Directions — Switch "chart" to "graph" in the data from the line with "bxt_sgso: median 10400" through the end of the data, leaving everything else unchanged and omitting the pictures.

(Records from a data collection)
* * * *

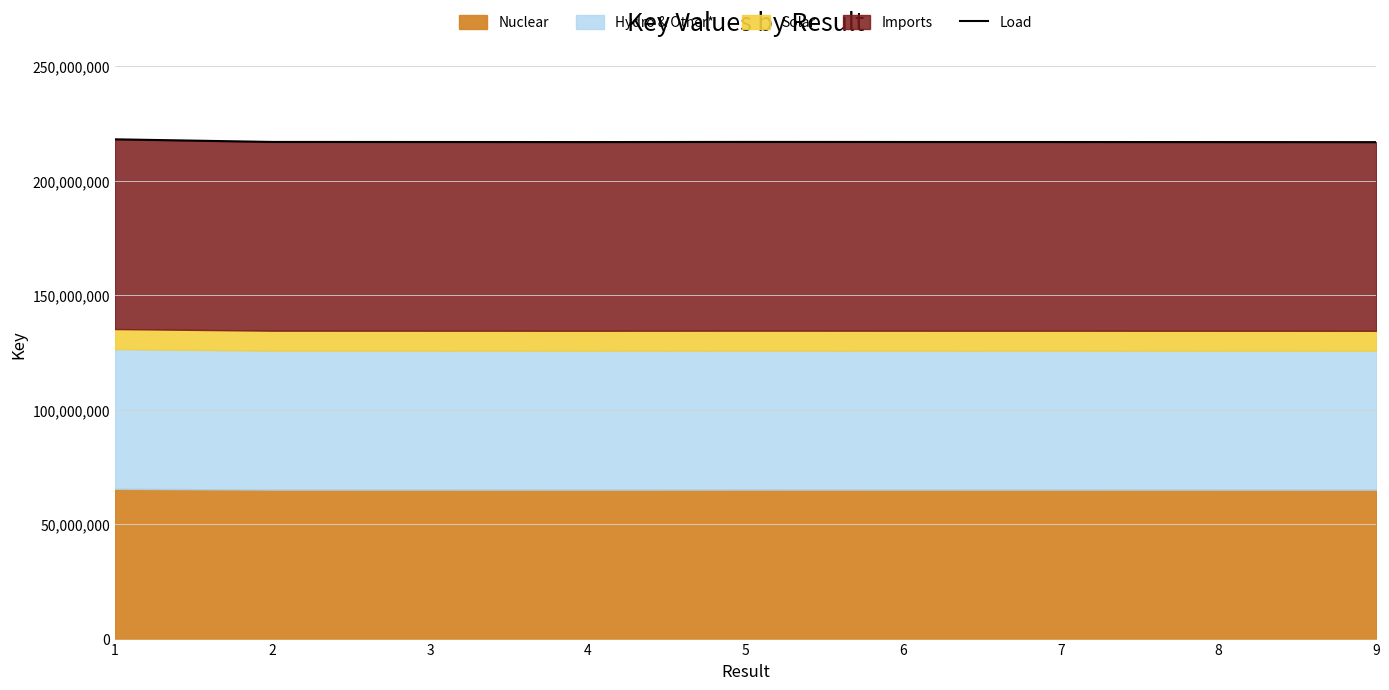

Between 8 and 9, which is larger?

8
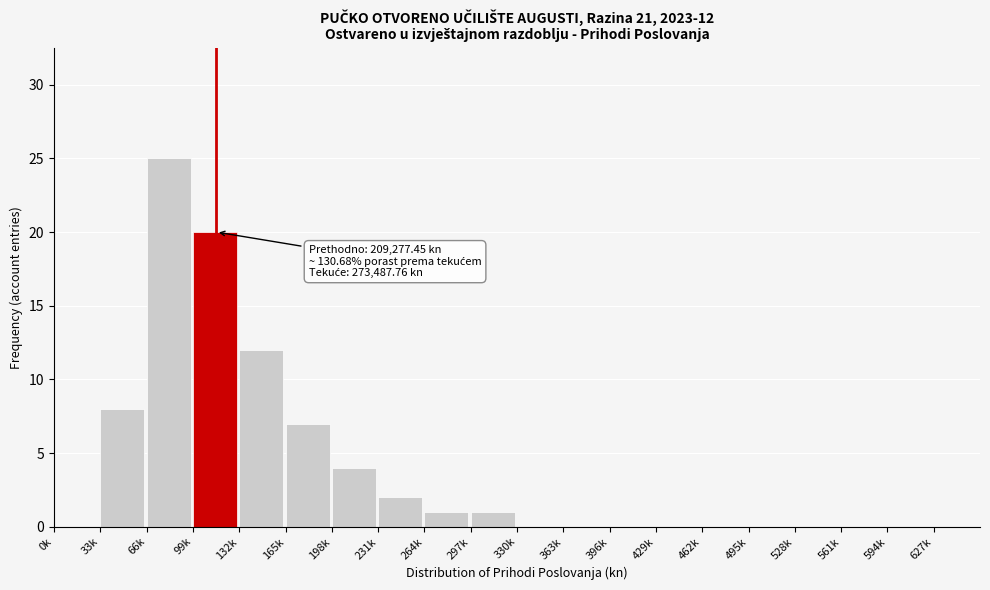

Reading left to right, list all the values displayed in this chart.

0k=0	33k=8	66k=25	99k=20	132k=12	165k=7	198k=4	231k=2	264k=1	297k=1	330k=0	363k=0	396k=0	429k=0	462k=0	495k=0	528k=0	561k=0	594k=0	627k=0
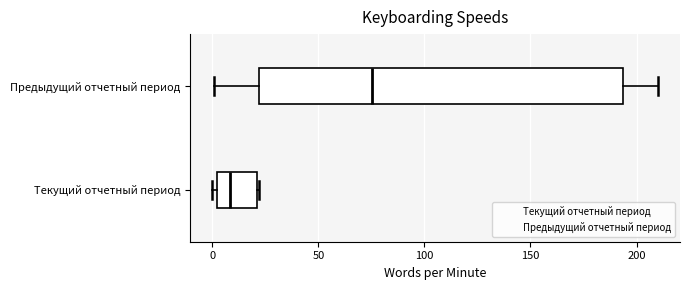

Reading bottom to top, transcribe this box plot: for each box, give where its median line is, the range the box spans, and where its two whiskers end, as read against the x-axis. The values are not printed on the chart, so give them approximately, as read against the axis.

Текущий отчетный период: median 10, box 0 to 20, whiskers 0 (just left of the box's left edge) to 20
Предыдущий отчетный период: median 75, box 20 to 195, whiskers 0 to 210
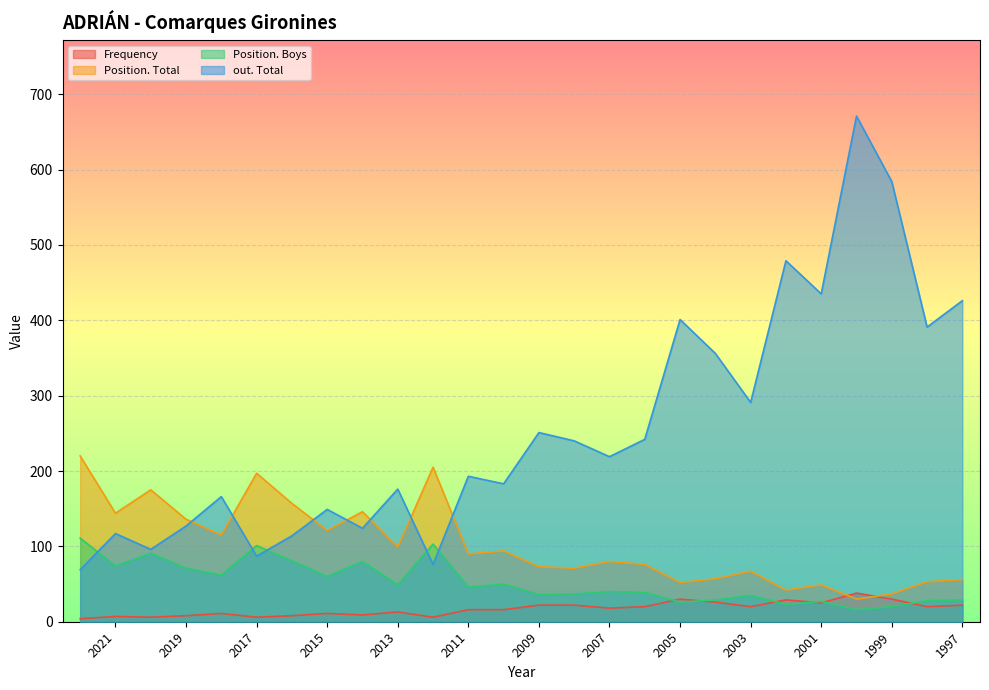

Which category has the highest value in the Frequency series?

2000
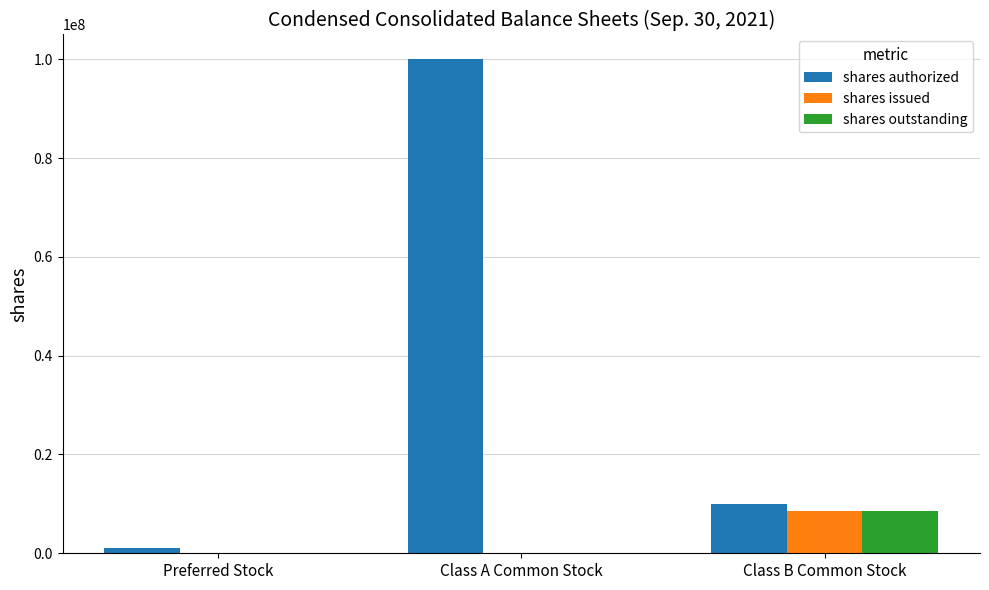

What is the highest value of the shares authorized series?

100000000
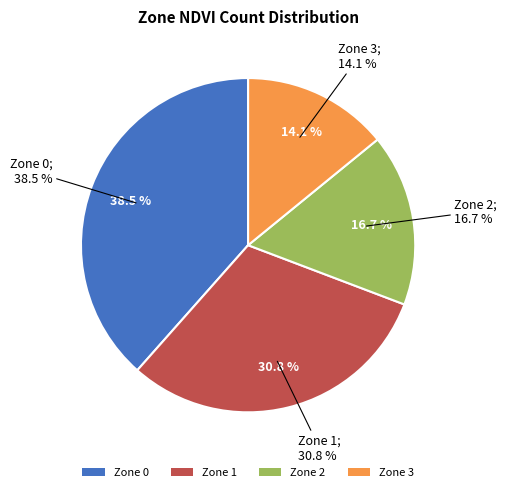

True or false: Zone 1 accounts for 18% of the total.

False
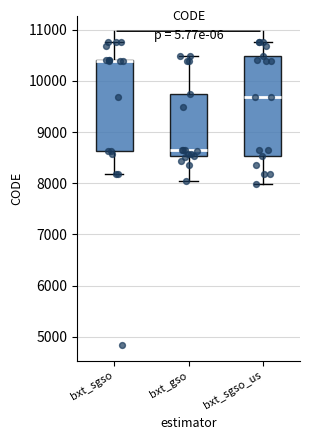

Reading left to right, read every box against the y-axis: the position of its median line, the range the box covers, and the ends of its whiskers. The values are not printed on the chart, so give them approximately, as read against the axis.

bxt_sgso: median 10400 (drawn on the box's upper edge), box 8600 to 10400, whiskers 8200 to 10800
bxt_gso: median 8700, box 8500 to 9800, whiskers 8000 to 10500
bxt_sgso_us: median 9700, box 8500 to 10500, whiskers 8000 to 10800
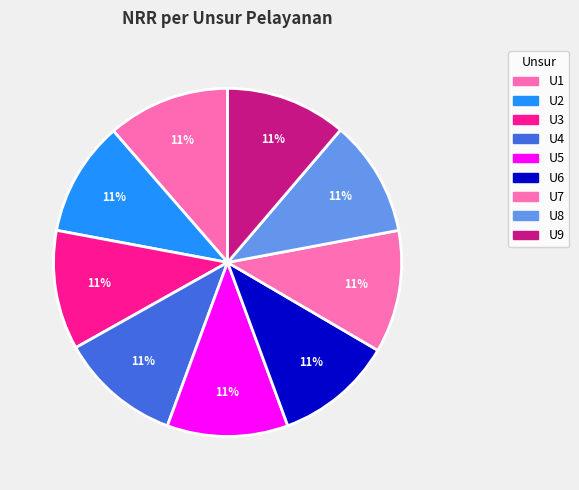

Which has a higher value, U2 or U8?

U8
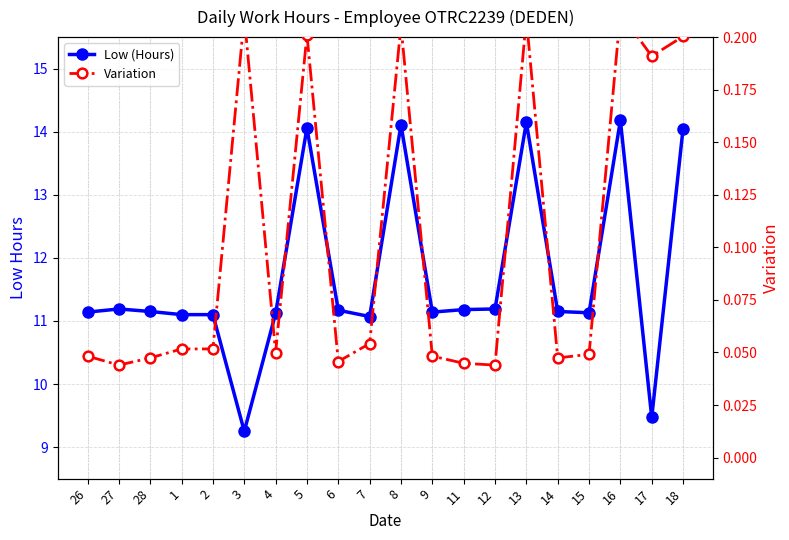

True or false: Low (Hours) and Variation cross at least once.

False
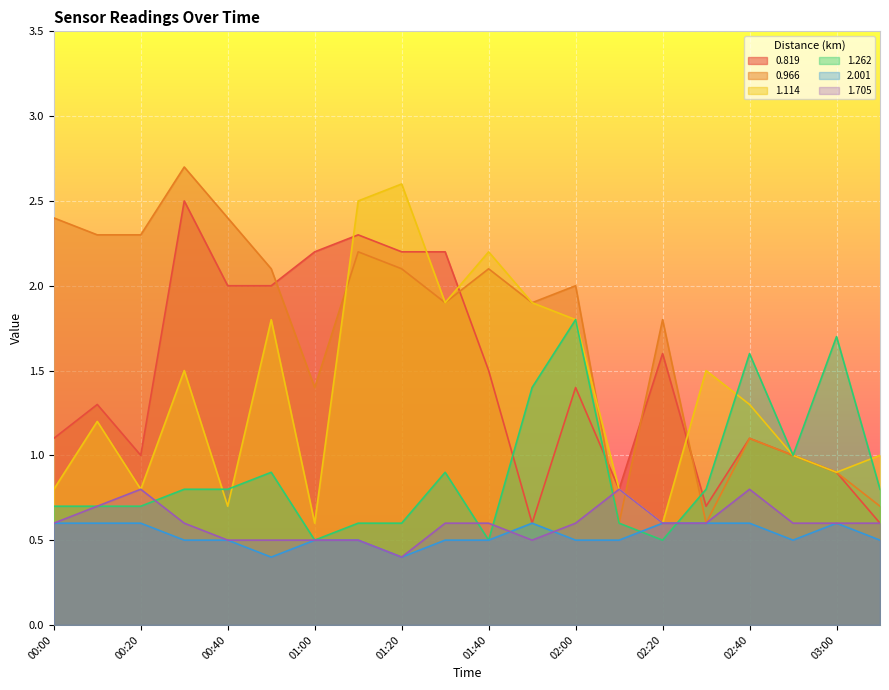

At which category does the chart reach its minimum across all series?

00:50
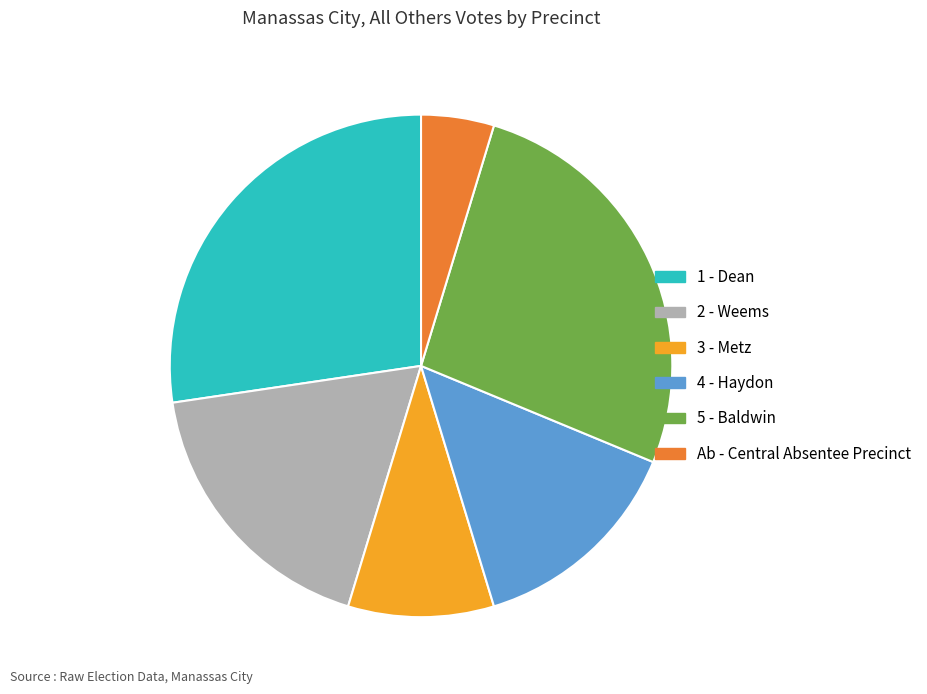

How many segments does this pie chart have?

6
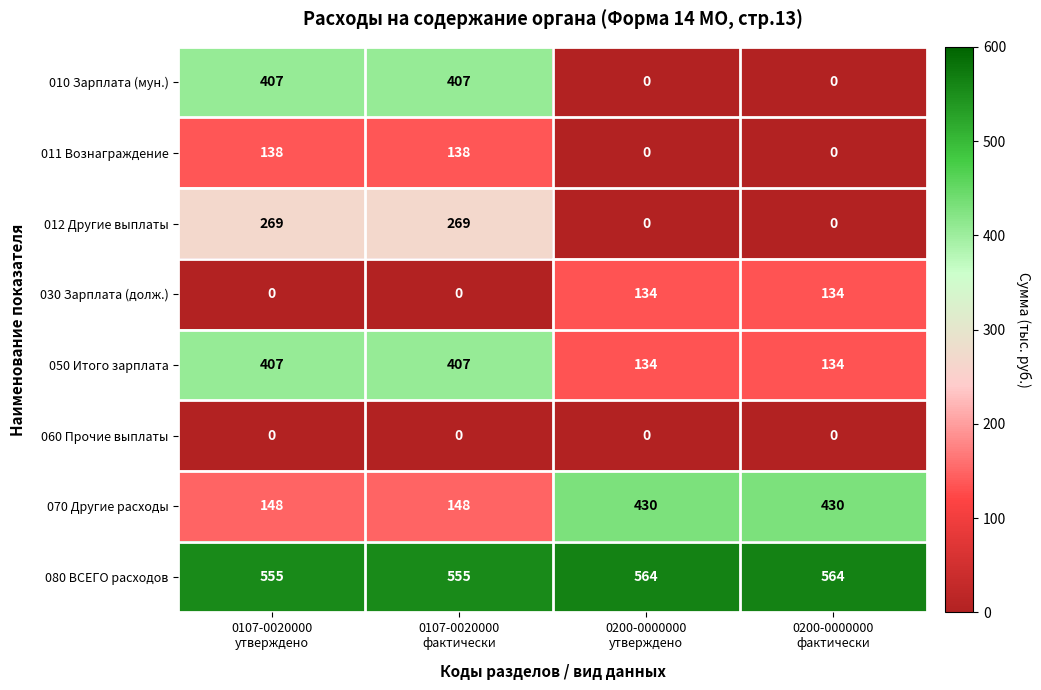

Which series has the largest total across all categories?

080 ВСЕГО расходов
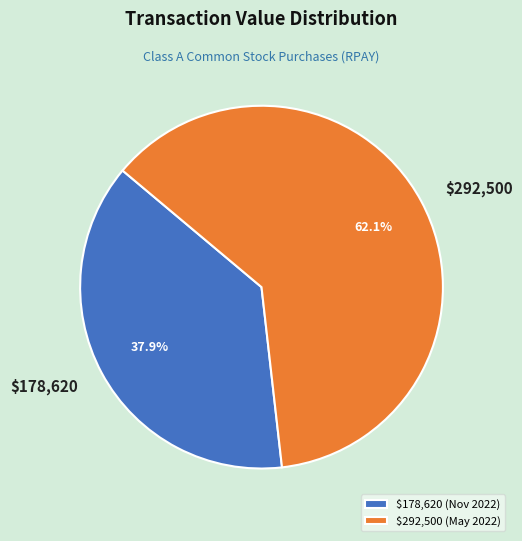

How much of the chart is everything except $178,620?

62.1%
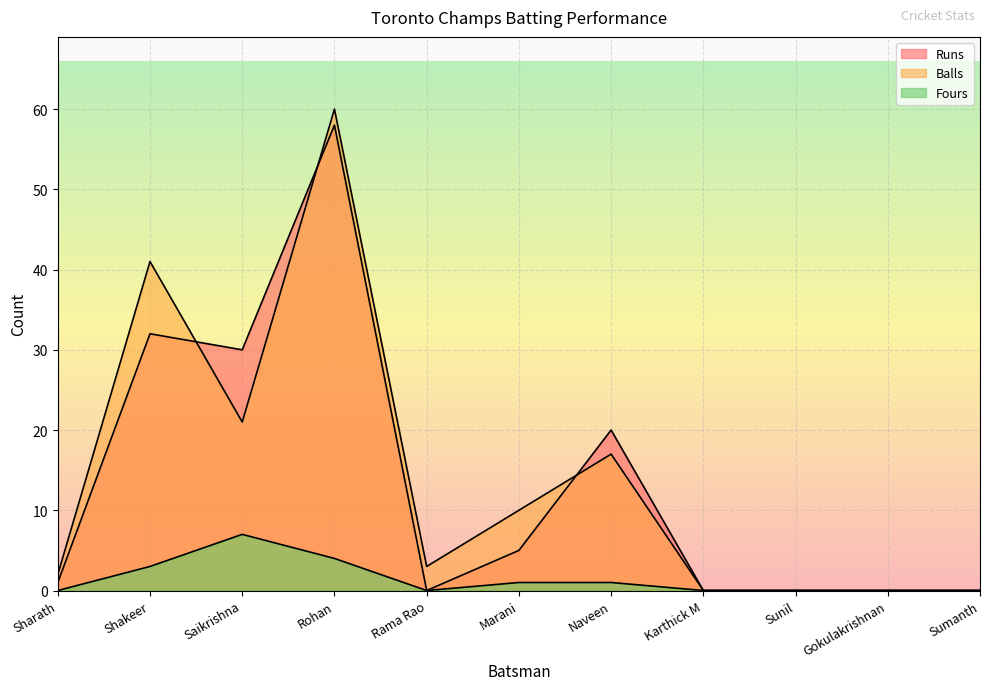

What is the label of the 7th point from the right?

Rama Rao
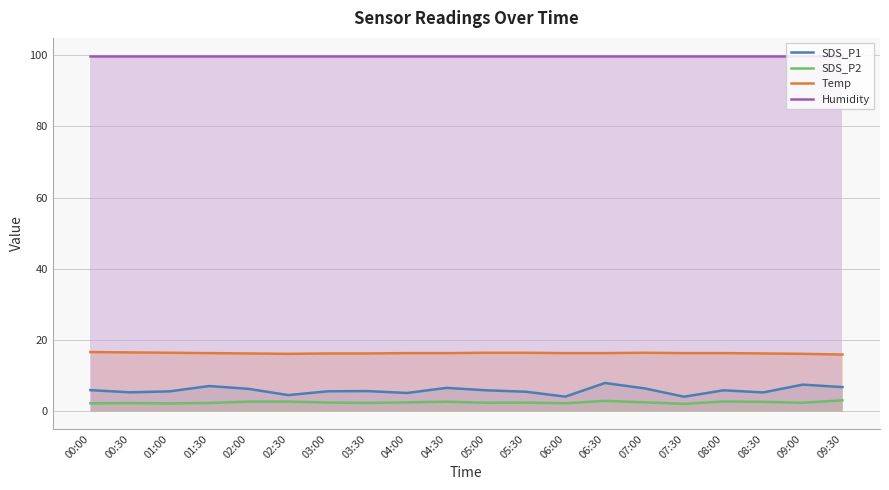

How many lines are shown in the chart?

4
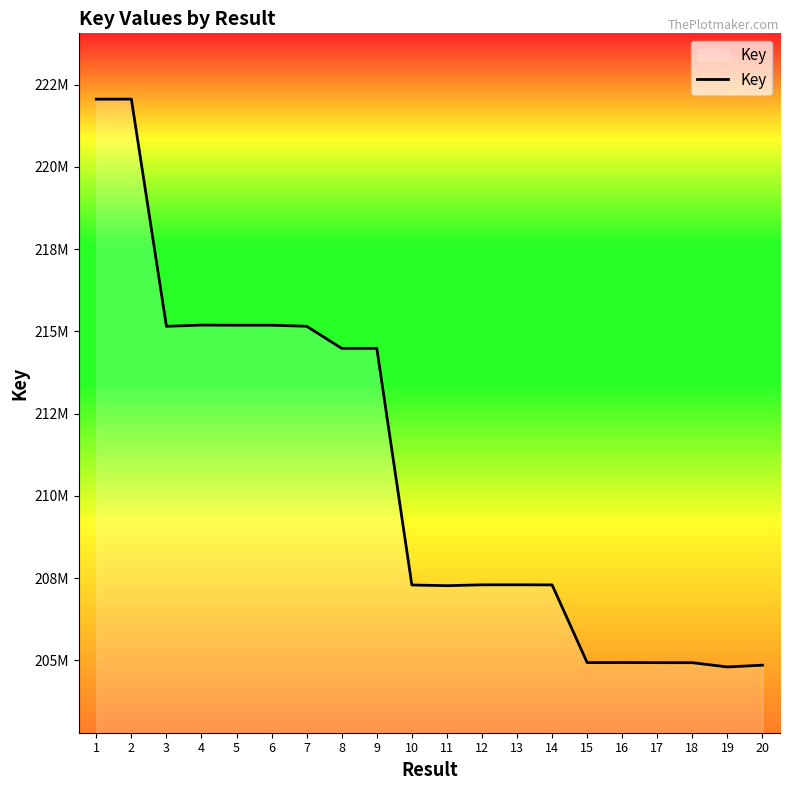

Does the chart have visible grid lines?

No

* * * *

Result for this exercise —
bxt_sgso: median 10400 (drawn on the box's upper edge), box 8600 to 10400, whiskers 8200 to 10800
bxt_gso: median 8700, box 8500 to 9800, whiskers 8000 to 10500
bxt_sgso_us: median 9700, box 8500 to 10500, whiskers 8000 to 10800

Which has a higher value, U2 or U8?

U8

True or false: Low (Hours) and Variation cross at least once.

False

At which category does the graph reach its minimum across all series?

00:50

How many segments does this pie graph have?

6

Which series has the largest total across all categories?

080 ВСЕГО расходов

How much of the graph is everything except $178,620?

62.1%

What is the label of the 7th point from the right?

Rama Rao

How many lines are shown in the graph?

4

Does the graph have visible grid lines?

No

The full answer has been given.